Abstract

Non-invasive tools including liver stiffness measurement (LSM) or FIB-4, assessed before or after direct acting antivirals (DAA), have been suggested to predict hepatocellular carcinoma (HCC). This study aims to compare predictability of HCC by these methods at different time points, to validate the HCC surveillance suggestion by guidelines, and to propose personalized strategy. Chronic hepatitis C whose LSM and FIB-4 were available at pretherapy and after sustained virological response (SVR) were enrolled. Advanced chronic liver disease (ACLD) was defined as pretherapy LSM ≥ 10kPa or FIB-4 index ≥ 3.25 or ultrasound signs of cirrhosis plus platelet count < 150,000/μL. The predictabilities were compared by area under ROC. The cumulative HCC incidences were calculated by Kaplan-Meier analysis. Among 466 ACLD patients, 40 patients developed HCC during a follow-up duration of 26.8months.
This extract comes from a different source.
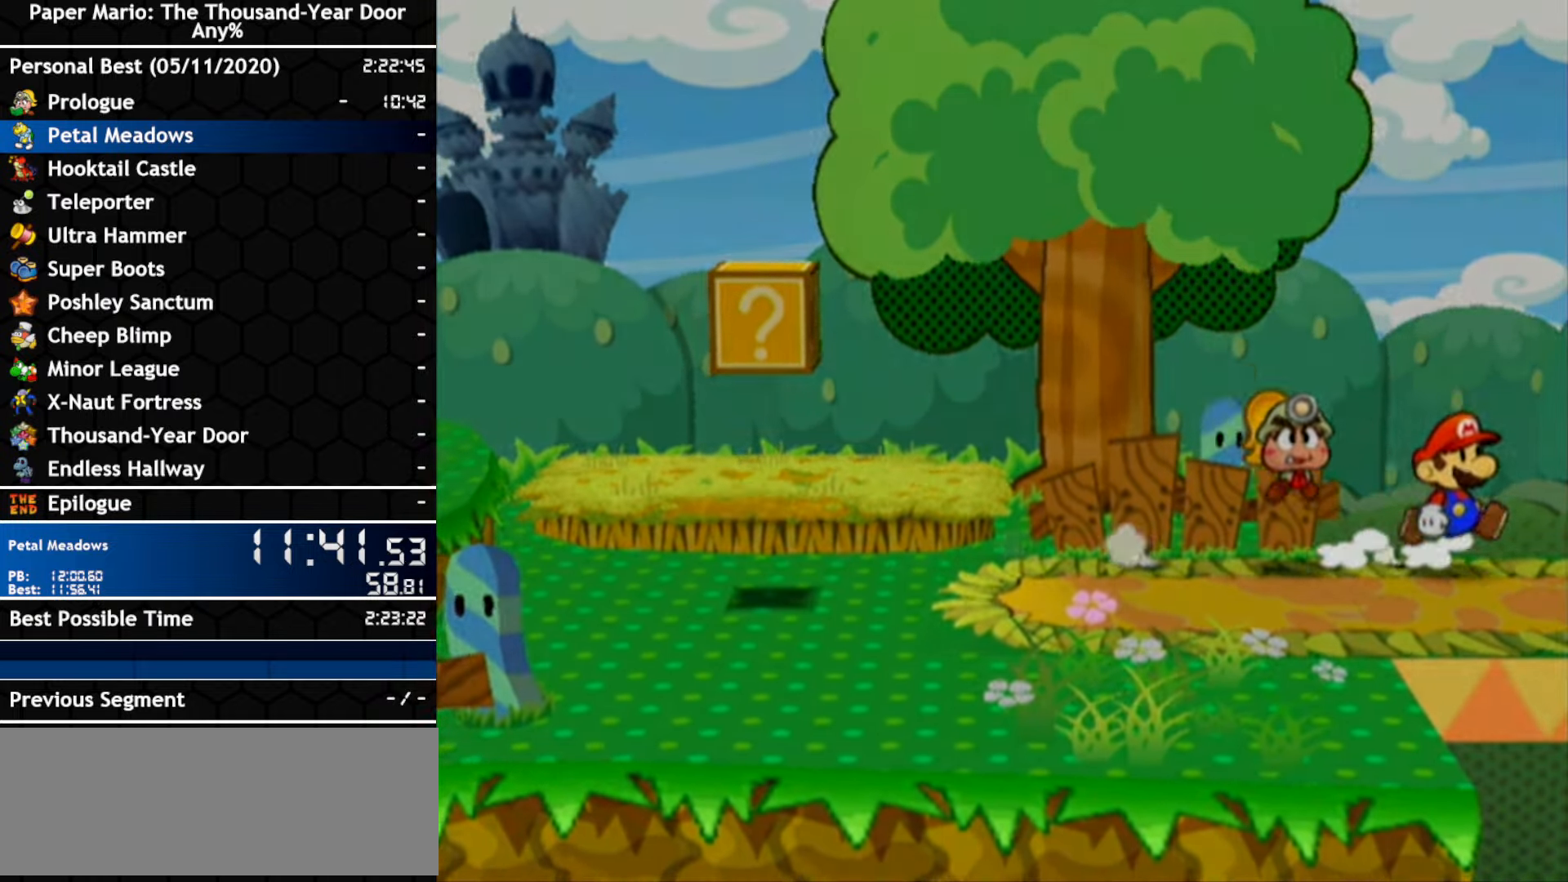
{"dt_ms": 500, "buttons": [], "left_stick": "right", "right_stick": "center", "events": [[300, "left_stick", "center"], [450, "left_stick", "right"]]}
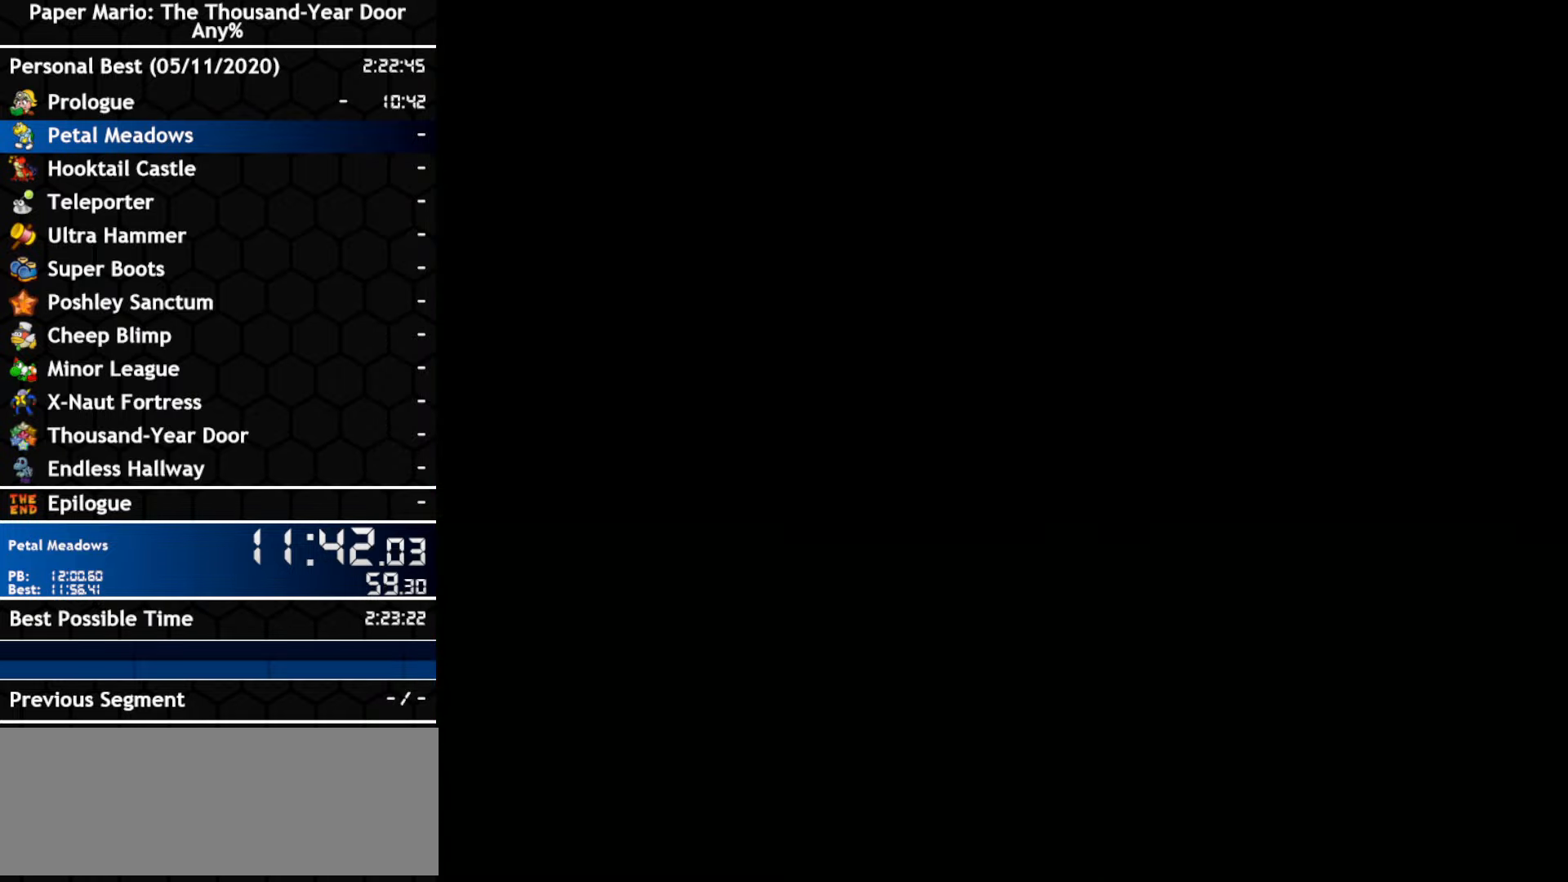
{"dt_ms": 500, "buttons": [], "left_stick": "right", "right_stick": "center", "events": []}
Comparable predictive performances for HCC between LSM and FIB-4 at pretherapy and SVR were noted. By guidelines suggestion using pretherapy LSM = 10kPa (advanced fibrosis) and 13kPa (cirrhosis) for risk stratification, the annual HCC incidences of those with LSM of < 10, 10-12.9 and ≥ 13kPa were 1.1, 3.6, and 5.0%, respectively. Combination of baseline LSM < 12kPa and SVR FIB-4 < 3.7 could further stratify relatively low risk of HCC in ACLD patients of annal incidence of 1.2%. ACLD patients who met advanced fibrosis but not cirrhosis by guidelines' cut-offs still posed high risk of HCC. Baseline LSM with SVR FIB-4 can be applied to stratify low, intermediate, and high risk of HCC for personalizing surveillance strategies after SVR.